In 1863 and the subsequent years, Kuhn was engaged in a controversy with Constantine von Schäzler, first in regard to a free Catholic University and later on the dogmatic question of the relation of nature and grace, of the natural and the supernatural. On the former question he wrote "Die Historisch-politischen Blätter über eine freie katholische Universität Deutschlands und die Freiheit der Wissenschaft" (Tübingen, 1863); on the latter he wrote "Das Natürliche und das Übernatürliche" (Tübingen, 1864). Schäzler then published his important work, "Natur und übernatur. Das Dogma von der Gnade und die theologische Frage der Gegenwart. Eine Kritik der Kuhn'schen Theologie" (Mainz, 1865), and later "Neue Untersuchungen über das Dogma von der Gnade" (Mainz, 1867). It was especially against these two works that Kuhn directed his last important book, "Die christliche Lehre von der goettlichen Gnade. Erster und allgemeiner Theil: Die urspruengliche Gnade und die damit zusammenhaengenden Untersuchungen über den Begriff und das Wesen der Gnade überhaupt, mit besonderer Beziehung auf die Scholastik und deren neueste Umdeutung" (Tübingen, 1868). A prospective second volume, in which the grace of Redemption was to be set forth from a positive and theoretical standpoint, never appeared.

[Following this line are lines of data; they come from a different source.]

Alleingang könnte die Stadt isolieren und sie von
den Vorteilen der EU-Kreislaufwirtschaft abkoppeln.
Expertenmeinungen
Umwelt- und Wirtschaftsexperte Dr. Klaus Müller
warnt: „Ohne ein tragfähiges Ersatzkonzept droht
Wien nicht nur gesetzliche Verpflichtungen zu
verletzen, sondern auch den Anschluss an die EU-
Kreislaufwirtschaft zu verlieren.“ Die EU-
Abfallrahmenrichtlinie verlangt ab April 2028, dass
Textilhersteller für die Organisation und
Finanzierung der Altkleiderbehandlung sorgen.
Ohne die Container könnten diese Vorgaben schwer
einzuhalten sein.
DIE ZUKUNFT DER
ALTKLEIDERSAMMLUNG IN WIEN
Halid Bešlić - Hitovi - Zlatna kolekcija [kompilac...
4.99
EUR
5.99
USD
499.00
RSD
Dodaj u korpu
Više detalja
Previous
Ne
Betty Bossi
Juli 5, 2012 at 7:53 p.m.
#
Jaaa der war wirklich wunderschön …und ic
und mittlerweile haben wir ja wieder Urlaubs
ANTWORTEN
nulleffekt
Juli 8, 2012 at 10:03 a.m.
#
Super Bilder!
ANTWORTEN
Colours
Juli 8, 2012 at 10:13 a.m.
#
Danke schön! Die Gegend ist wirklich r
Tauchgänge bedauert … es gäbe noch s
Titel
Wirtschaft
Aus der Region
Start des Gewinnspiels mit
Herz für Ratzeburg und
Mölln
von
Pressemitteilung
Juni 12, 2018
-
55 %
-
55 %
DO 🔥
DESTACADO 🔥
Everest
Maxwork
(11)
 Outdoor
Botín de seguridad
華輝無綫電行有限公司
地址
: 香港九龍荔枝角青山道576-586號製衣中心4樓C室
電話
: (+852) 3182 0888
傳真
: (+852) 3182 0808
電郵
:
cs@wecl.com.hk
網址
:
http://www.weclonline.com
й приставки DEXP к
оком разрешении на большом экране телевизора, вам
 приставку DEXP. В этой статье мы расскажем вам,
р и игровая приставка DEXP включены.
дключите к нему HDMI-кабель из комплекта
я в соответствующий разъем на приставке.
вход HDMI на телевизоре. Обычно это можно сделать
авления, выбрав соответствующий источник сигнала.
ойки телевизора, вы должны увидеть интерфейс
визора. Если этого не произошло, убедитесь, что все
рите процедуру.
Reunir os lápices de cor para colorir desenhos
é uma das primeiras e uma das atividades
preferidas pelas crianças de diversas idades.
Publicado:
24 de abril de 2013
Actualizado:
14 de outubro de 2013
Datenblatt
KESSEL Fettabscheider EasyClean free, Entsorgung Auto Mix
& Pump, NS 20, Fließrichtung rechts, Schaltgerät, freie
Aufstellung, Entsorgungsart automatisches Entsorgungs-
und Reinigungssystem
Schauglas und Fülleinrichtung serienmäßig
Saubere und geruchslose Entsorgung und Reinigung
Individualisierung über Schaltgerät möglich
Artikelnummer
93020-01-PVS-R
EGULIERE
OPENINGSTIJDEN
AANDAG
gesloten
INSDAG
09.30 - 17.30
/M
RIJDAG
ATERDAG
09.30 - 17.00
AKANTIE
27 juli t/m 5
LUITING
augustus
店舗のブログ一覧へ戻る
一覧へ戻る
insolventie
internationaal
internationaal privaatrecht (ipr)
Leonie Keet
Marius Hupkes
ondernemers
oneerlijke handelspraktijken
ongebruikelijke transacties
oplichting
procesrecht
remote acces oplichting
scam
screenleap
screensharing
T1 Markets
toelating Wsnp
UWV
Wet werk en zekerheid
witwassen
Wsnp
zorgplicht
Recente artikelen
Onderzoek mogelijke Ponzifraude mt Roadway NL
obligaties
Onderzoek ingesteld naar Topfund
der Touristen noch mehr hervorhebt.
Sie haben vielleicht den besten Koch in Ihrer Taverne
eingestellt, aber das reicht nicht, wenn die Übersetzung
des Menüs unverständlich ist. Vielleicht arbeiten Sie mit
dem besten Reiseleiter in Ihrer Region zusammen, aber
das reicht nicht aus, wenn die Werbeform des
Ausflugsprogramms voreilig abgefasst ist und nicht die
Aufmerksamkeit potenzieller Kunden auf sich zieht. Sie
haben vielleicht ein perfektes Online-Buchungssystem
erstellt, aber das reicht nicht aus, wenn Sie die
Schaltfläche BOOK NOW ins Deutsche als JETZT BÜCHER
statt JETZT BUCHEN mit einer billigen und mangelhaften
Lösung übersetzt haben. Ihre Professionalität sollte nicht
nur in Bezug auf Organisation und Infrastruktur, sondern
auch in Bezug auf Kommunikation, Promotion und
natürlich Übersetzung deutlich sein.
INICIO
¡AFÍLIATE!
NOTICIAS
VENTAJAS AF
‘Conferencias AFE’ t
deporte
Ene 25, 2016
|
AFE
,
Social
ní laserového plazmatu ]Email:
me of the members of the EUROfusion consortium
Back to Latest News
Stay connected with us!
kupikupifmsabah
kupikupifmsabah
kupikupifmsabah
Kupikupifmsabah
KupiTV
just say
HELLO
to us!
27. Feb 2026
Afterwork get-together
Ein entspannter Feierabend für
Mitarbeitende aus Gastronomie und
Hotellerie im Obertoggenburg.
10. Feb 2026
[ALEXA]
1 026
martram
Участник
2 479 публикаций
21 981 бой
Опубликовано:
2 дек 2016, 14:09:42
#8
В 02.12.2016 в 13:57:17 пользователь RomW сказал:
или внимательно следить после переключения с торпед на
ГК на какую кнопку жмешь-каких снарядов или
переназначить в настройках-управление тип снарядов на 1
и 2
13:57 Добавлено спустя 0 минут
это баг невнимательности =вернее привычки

Kuhn's works against contemporary philosophy included:
- "Die moderne Speculation auf dem Gebiet der christlichen Glaubenslehre" ("Theologische Quartalschrift," 1842, pp. 171–225; 1843, pp. 3–75; 179–226; 405–67);
- "Die Schelling'sche Philosophie und ihr Verhältniss zum Christenthum" ("Theologische Quartalschrift," 1844, pp. 57–88; 179–221; 1845, pp. 3–39).

Kuhn also opposed Hegel's philosophy of religion in the above-mentioned "Über Glauben und Wissen" (1839).